Here’s a quick look at four wildly successful companies with humble origins. They’re sure to inspire any budding entrepreneur or fleet-footed investor!
Why not start with one of the biggest companies of all time? Formerly Apple Computer, the brainchild of Steve Jobs, Steve Wozniak and Ronald Wayne is now one of the poster children for low-priced stock debuts that went on to become billion-dollar behemoths.
If you had invested just shy of $1,000 in Apple at their first public offering at the end of 1980, you’d be sitting pretty on about $300,000 right now. Hindsight says it was inevitable — after all, this is the company that brought us the Mac, the iPhone and the iPad — but in those last days of the 1980s, Apple stocks were priced at just $22 each.
Today? They’re going for $140.
The company that would eventually become Colgate-Palmolive got its start in Jersey City in 1806. William Colgate — an American immigrant from Britain — wouldn’t live quite long enough to see his company introduce its most enduring breakthrough: flexible tubes for storing toothpaste. 1896 saw these now-iconic tubes enter mass production, and the rest is history. Now, virtually every home in the developed world plays host to at least one or two standard tubes of toothpaste.
Mr. Colgate learned the soap trade as an apprentice in the early 1800s and eventually followed his calling as an entrepreneur to the point where he became one of the most successful business owners in New York City. He was born into opportunity, certainly — but it took decades of hard work to build the dental hygiene giant into what it is today.
Colgate’s company eventually merged with Palmolive in 1928 and has been doing business under that name ever since. In 2016, the company pulled in $15.2 billion in revenue.
In 2015, home security giant ADT netted $3.57 billion in revenue — but back in 1843, you may never have expected stocks for this company to soar to these heights. What began as a small company broadened its reach considerably in 1997 when it became a part of Tyco in a deal worth billions.
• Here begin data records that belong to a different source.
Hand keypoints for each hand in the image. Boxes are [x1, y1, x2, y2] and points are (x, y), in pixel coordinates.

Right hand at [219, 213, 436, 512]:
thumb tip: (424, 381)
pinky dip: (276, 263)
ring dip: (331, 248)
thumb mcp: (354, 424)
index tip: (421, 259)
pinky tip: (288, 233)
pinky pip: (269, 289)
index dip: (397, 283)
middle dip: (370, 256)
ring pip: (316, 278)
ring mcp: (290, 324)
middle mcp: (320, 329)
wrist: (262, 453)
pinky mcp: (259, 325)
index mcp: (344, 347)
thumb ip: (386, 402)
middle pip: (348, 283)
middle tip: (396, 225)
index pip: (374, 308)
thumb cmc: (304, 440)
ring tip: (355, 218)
Sure, folks have always wanted to keep their homes and businesses safe, but the industry has weathered unpredictability in recent years. Some of ADT’s staying power — and recent growth — is likely due to the coming-of-age of home automation technology. There’s little doubt the home security market has evolved drastically in recent years, and as long as home security companies are taking modern challenges seriously and coming up with technologically sophisticated ways to answer them, we can expect more of the same.
Netflix began publically trading under the NFLX symbol on May 23, 2002. Back then, only a gifted few had an inkling of where the scrappy streaming company would eventually end up. And now look at it!
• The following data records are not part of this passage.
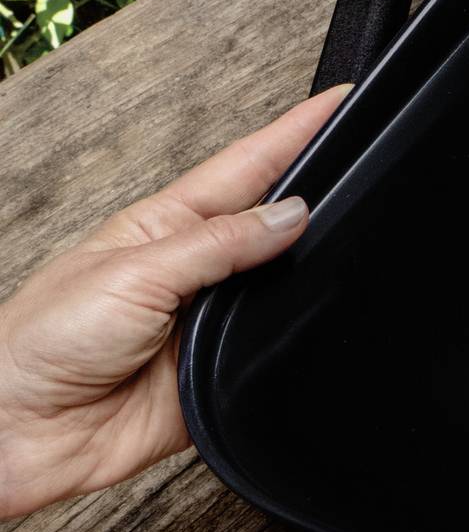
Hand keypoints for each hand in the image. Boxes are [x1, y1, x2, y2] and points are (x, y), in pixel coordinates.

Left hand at [0, 85, 346, 521]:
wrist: (18, 431)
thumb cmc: (42, 341)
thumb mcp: (133, 273)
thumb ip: (218, 245)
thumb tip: (292, 215)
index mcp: (167, 224)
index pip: (247, 166)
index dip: (296, 132)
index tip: (344, 99)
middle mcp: (193, 269)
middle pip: (273, 223)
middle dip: (321, 191)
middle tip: (370, 158)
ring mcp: (207, 324)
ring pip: (281, 289)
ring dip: (312, 271)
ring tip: (360, 235)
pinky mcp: (216, 379)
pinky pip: (269, 357)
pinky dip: (294, 345)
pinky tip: (317, 328)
At their first public offering, Netflix sold 5,500,000 shares for $15 each. Today, each share goes for about $144. That’s right — for less than the cost of dinner for two at McDonald’s, you could have owned a piece of what would become the gold standard for movie and television streaming services.
The “how” of Netflix’s ascension is, as it was with Apple, pretty clear in hindsight. Netflix saw what could be before almost everybody else: that someday soon, subscriptions would rule the television industry and standard commercials could be (more or less) a thing of the past. With that kind of foresight, it’s little wonder Netflix realized an 860% increase in stock price in just 15 years.
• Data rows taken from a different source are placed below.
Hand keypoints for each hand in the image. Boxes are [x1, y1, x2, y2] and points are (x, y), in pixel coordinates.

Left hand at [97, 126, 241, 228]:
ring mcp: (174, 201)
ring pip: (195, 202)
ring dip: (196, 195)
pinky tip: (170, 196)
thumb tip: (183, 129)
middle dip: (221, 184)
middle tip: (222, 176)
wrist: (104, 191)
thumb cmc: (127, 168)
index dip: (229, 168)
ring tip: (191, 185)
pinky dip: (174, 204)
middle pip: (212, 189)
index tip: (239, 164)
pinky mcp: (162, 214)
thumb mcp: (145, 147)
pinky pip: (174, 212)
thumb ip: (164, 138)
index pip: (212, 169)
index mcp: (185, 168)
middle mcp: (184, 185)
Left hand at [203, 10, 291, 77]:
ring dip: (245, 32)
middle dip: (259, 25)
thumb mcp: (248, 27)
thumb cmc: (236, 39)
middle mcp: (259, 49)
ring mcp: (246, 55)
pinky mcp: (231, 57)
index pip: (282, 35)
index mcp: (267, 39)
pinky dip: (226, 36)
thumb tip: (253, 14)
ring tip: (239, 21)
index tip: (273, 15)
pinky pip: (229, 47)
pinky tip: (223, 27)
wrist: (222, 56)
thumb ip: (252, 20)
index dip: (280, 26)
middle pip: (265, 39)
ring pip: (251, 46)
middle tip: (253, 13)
Feeling inspired? There are lots of exciting, up-and-coming startups out there hungry for investors. Think you have what it takes to spot a winner?
DISCLAIMER: This article expresses my own ideas and opinions. Any information I have shared are from sources that I believe to be reliable and accurate. I did not receive any financial compensation in writing this post, nor do I own any shares in any company I’ve mentioned. I encourage any reader to do their own diligent research first before making any investment decisions.